Пушкин в Шелопутинском переулке снимал комнату, сосед. Пушкин — шебуевский конторщик, а фамилия его, когда сказали, я думал, ослышался: Денисюк. И надо ж такое: и даже не Денисов, а Денисюк. Но имя и отчество пушкинские: Александр Сергеевич. Так его и величали; Александр Сергеевич. И оттого в моих глазах он и Денисюк, а оставался Пушкин.
На жениховых вечерах главное ужин. Жених старается — его обязанность. Стол был заставлен бутылками.
В этот вечер собралось много гостей: кроме своих, студент Иванов, математик вместе со мной (Ивановы мукомолы, у них же и сливочная в Таганке). Да жених привел знакомых, таганские. И все как на подбор: двенадцать разбойников.
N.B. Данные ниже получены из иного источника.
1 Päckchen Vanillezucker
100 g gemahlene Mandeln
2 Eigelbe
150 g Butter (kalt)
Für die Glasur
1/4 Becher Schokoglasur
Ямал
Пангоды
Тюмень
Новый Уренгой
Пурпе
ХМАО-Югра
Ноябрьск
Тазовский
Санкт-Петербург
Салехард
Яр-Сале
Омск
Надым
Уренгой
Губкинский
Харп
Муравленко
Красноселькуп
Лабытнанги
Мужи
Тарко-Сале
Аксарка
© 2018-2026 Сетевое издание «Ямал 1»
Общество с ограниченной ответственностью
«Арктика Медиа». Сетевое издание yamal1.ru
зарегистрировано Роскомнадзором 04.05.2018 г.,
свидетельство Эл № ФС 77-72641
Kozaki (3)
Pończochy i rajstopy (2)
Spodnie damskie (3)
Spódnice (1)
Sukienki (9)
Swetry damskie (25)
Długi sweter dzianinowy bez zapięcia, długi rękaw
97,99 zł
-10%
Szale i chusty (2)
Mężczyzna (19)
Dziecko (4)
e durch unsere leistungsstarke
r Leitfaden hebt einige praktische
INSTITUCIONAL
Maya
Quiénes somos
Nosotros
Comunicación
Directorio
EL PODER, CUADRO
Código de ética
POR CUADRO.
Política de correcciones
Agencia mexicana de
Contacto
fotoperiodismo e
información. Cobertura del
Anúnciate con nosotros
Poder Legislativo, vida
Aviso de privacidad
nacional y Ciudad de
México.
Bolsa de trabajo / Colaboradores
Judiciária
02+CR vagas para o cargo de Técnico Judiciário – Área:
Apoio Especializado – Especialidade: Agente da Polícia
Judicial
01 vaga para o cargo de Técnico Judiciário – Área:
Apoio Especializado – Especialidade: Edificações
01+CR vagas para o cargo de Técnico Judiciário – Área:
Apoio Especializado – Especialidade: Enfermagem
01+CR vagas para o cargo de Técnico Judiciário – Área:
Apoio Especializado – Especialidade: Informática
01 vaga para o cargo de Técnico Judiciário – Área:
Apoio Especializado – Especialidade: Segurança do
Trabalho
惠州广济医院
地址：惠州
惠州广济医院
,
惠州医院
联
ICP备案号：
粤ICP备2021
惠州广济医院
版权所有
Из разбойников — в лицо я их всех знал по Андроньеву и по Новоспасскому: женихи. А один из разбойников был мой товарищ: Денис Иваныч Девилин — постоялый двор на Гончарной. И не по возрасту, куда старше, не по училищу, а по общему пристрастию к книгам: я и познакомился с ним на Чистых Прудах в Тургеневской библиотеке. Нам было по пути — с какой бережливостью он всякий раз провожает меня до самого дома, всегда в разговорах о книгах. Я перед ним подлинно подземный гном, и если б взял он меня к себе на руки и понес по Покровке, никто б не обратил внимания. А славился Денис на Таганке своим неимоверным «дерзновением» — тихий и кроткий, а дернет, держись: ссор не затевал, и первый в драку не полезет, сосредоточенно, точно над трудной страницей, расшвыривая все, что по пути подвернется, шел он на ломовой двор на Таганскую площадь и вступал всенародно в единоборство с битюгами. Один глаз с подтеком, но читать это не мешает.
Денис мне очень обрадовался, да и я ему, все-таки свой. Меня больше ругали — я уж как старался: уткнусь в книгу и чтобы не встреваться, — да не очень удавалось, сорвусь и пошел под стать Денису, наперекор. А внимание мне было всегда чувствительно, но я не завирался.
За ужином никого из старших: устали. И немудрено; всякий день гости — и хоть бы свадьбу сыграть и конец, измаялись. За хозяйку была Катерина Васильевна, дьяконица, жена Алексея Петровича от Рождества; на нее можно было все оставить, сумеет распорядиться.
Напоминала она Клеопатру Семеновну «Скверного анекдота» Достоевского и одевалась по Клеопатре, с прыском и неожиданно, и смотрела чересчур прямо; а держалась вызывающе-самостоятельно; «разбойников» величала она не по имени и отчеству, не кличкой, а всех одинаково «мальчики» — тот же самый оттенок, с которым говорят о дамах «несомненного» поведения, а «разбойники» обращались к ней с игривой почтительностью и всегда с двусмысленной прибауткой.
Вечер обещал развлечения и самые неуместные и ко всеобщему удовольствию.